I am going to need Piers Morgan to settle down a bit.
The fact that 11 of the 12 balls on Sunday were deflated to his preferred size, during the two and a half hours between the officials checking them and the start of the game, is clearly highly pertinent.
Does this matter? Yes, it damn well does.
It’s cheating.
‘If you cheat in practice,’ said America’s greatest ever sports coach Vince Lombardi, ‘you’ll cheat in the game. If you cheat in the game, you’ll cheat in life.’
I loathe cheating in sports.
None more so than cyclist Lance ‘Live Wrong’ Armstrong, who poisoned an entire sport with his seedy blood bags, nasty bullying and endless lies. Then built a whole charity empire around himself to cover it all up.

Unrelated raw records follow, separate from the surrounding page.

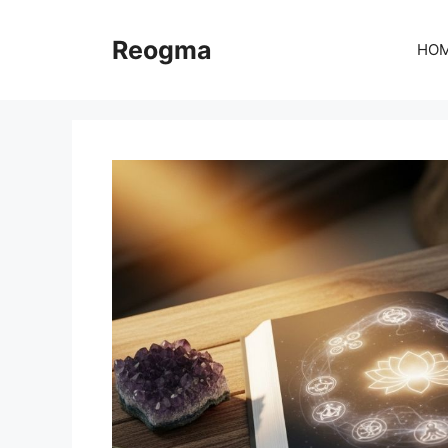
Skip
to
Reogma
HO
content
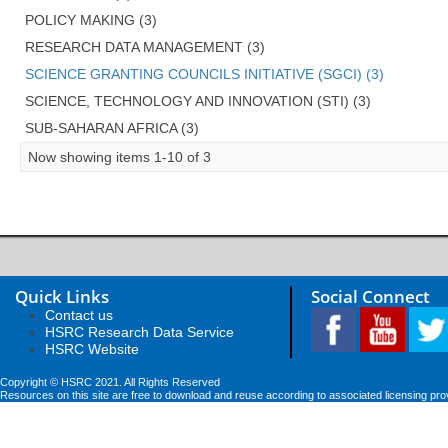
POLICY MAKING (3)
RESEARCH DATA MANAGEMENT (3)
SCIENCE GRANTING COUNCILS INITIATIVE (SGCI) (3)
SCIENCE, TECHNOLOGY AND INNOVATION (STI) (3)
SUB-SAHARAN AFRICA (3)
Now showing items 1-10 of 3
Quick Links
Social Connect
Contact us
HSRC Research Data Service
HSRC Website
Copyright © HSRC 2021. All Rights Reserved
Resources on this site are free to download and reuse according to associated licensing pro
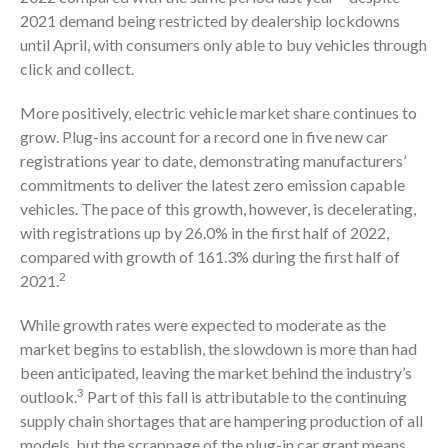
2021 demand being restricted by dealership lockdowns
until April, with consumers only able to buy vehicles through
click and collect.
More positively, electric vehicle market share continues to
grow. Plug-ins account for a record one in five new car
registrations year to date, demonstrating manufacturers’
commitments to deliver the latest zero emission capable
vehicles. The pace of this growth, however, is decelerating,
with registrations up by 26.0% in the first half of 2022,
compared with growth of 161.3% during the first half of
2
2021.
While growth rates were expected to moderate as the
market begins to establish, the slowdown is more than had
been anticipated, leaving the market behind the industry’s
3
outlook.
Part of this fall is attributable to the continuing
supply chain shortages that are hampering production of all
models, but the scrappage of the plug-in car grant means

I thought of Armstrong when I watched Tom Brady laugh off the ball-inflation allegations as if it were irrelevant.
But there was something about the way Brady thought he didn’t even need to take the very serious charge even remotely seriously that reminded me of Armstrong’s dismissive arrogance towards media enquiries about his doping.
Morgan goes on to say that he wants the Patriots thrown out of the Super Bowl, Belichick fired and Brady fined.
None of that is happening, but good luck with the campaign Piers.